■ Source material:
----------------------------------------
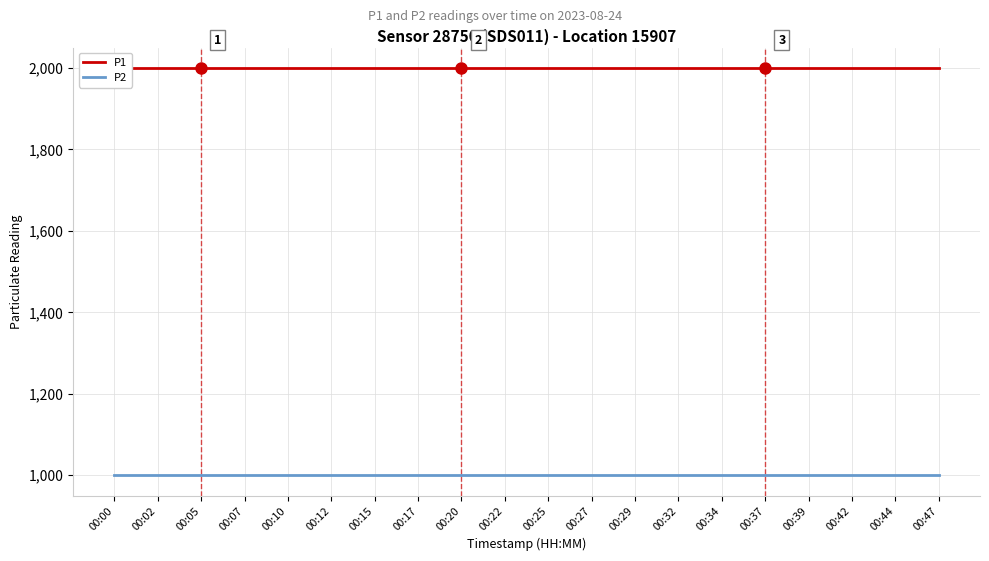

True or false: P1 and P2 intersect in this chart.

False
----------------------------------------
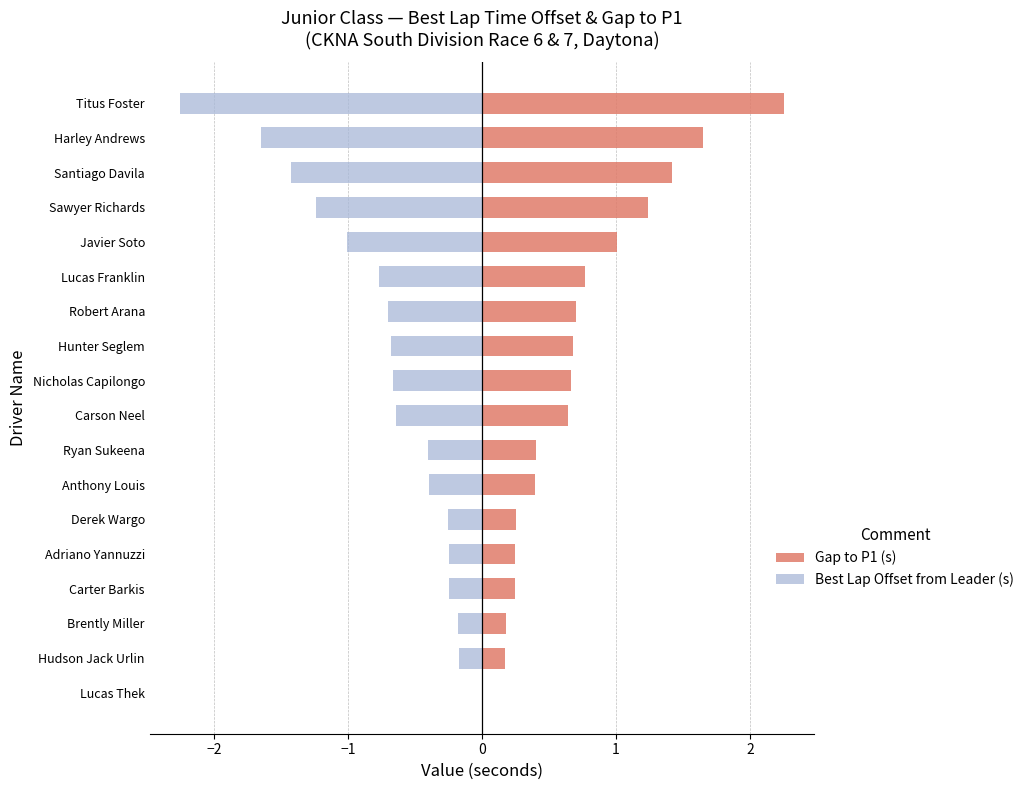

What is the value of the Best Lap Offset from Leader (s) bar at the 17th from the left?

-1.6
----------------------------------------
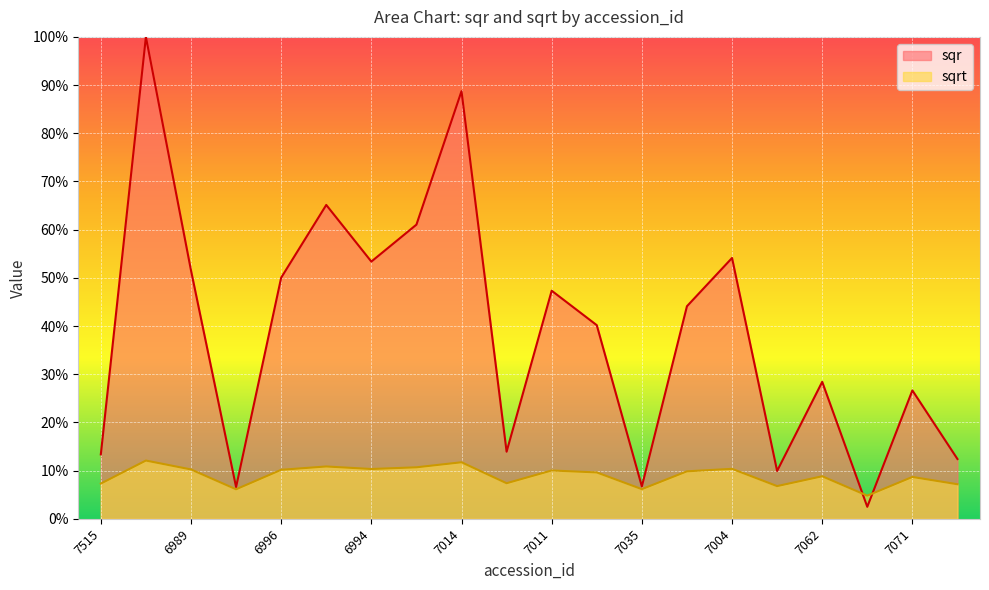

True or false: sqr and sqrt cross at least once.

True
----------------------------------------
■ Activity:
Report each line of the records that contains the string "True", reproducing every such line in full. Letter case is significant.

■ Task solution:
True or false: P1 and P2 intersect in this chart.
True or false: sqr and sqrt cross at least once.
True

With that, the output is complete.